Wednesday, May 2, 2012

3 Principles for the Socially Awkward in Sunday School


Everyone is different... we all know that!  What we also know is that we do not want to APPEAR different or sound different in group settings.  This is also true at church no matter how you want to slice it.  Church is a social place with large groups and small groups and meals and opporutnities for conversations.
Sunday School is a small group (depending on the group) where people listen and talk with one another about the Bible.  It can be a daunting task for anyone to navigate the waters of Sunday School and not feel socially shy or awkward.  It makes it even harder if you are new!  
Here are a few tips to help you not feel so awkward the next time you are in a Sunday School class:


#1  Make sure you think through the question you are going to ask and make sure it makes sense with the topic that is actually being discussed.  Another issue with questioning is timing... if the time passes to another subject, just wait until after the group is over to ask your question.  No big deal!  You don't want to be a distraction in the group... you just want to add to it with your question and futher the lesson.
#2 When making comments, keep them short.  If you launch into a long personal story that might relate to the topic or might not, the teacher is sometimes at a loss when to stop you or doesn't want to hurt your feelings.  The best rule is when making a comment... make it short... 20 second or so and make sure it is on topic.  If the teacher or leader needs more from you (or wants you to speak more), they will encourage you to keep talking and sharing.
#3  Don't ever feel forced to read the Bible or ask a question or make a comment.  There is nothing wrong with just listening and soaking in what others have to say.  It can be unnerving to have to read in front of others... if you aren't sure about it... just skip it.  No biggie little piggie.  

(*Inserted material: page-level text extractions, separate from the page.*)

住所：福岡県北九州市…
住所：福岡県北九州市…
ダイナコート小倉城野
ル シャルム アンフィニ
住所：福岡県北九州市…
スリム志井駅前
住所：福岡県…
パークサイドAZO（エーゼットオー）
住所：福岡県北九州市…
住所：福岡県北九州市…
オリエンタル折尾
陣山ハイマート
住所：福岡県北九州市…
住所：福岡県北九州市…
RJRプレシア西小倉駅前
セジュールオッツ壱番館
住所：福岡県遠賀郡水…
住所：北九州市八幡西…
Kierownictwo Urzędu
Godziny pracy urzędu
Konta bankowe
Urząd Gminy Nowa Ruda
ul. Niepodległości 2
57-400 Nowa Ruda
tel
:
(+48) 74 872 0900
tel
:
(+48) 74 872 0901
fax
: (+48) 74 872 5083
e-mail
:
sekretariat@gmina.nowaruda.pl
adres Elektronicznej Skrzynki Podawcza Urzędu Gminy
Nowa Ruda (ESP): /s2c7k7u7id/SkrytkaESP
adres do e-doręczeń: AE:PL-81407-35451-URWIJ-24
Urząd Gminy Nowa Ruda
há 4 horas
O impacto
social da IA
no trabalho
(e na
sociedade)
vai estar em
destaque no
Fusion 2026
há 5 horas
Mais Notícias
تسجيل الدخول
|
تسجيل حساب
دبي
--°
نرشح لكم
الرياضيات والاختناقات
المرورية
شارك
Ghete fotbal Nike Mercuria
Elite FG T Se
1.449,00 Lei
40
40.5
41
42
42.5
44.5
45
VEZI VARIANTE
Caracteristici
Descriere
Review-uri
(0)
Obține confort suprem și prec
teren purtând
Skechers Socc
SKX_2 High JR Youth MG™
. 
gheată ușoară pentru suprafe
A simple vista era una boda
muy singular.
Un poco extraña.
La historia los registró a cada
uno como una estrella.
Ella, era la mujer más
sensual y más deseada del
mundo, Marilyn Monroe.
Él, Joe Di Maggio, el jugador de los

The unfortunate part about this is that the people that need to read and apply these three principles don't think it actually applies to them.  They don't realize that... yes... you are the one.  In order to figure this out, think about the following items:
* When you talk in class, do others look down or shift in their seat as you talk.  When people are trying to be polite in group settings and they are embarassed for you or are trying to hide their frustration, they will often cover their face with their hands or bend their heads down so their expressions cannot be seen (they are being polite!).  Look around... are there a lot of people doing this?
*  If you start your comment or question with "I'm not sure how this relates, but..." it probably doesn't.
*  If the group leader attempts to break into your comment verbally, but starts to talk then stops, he or she is attempting to cut you off, but is trying to do so politely.  Maybe take a hint.  
*  Does it seem like you are doing all the talking and no one else is participating?  Maybe it is because you are taking up all the commenting time and others can't speak up.  This can happen to anyone... especially if you get excited about a topic or subject.


These are of course just some suggestions and ideas to help.  Being in groups is not for everyone, but they are so beneficial.  It is in small groups where we can expand our faith and understand others' view of the Bible and God.  Worth doing!  Worth doing well!


I hope this helps (if it is for you).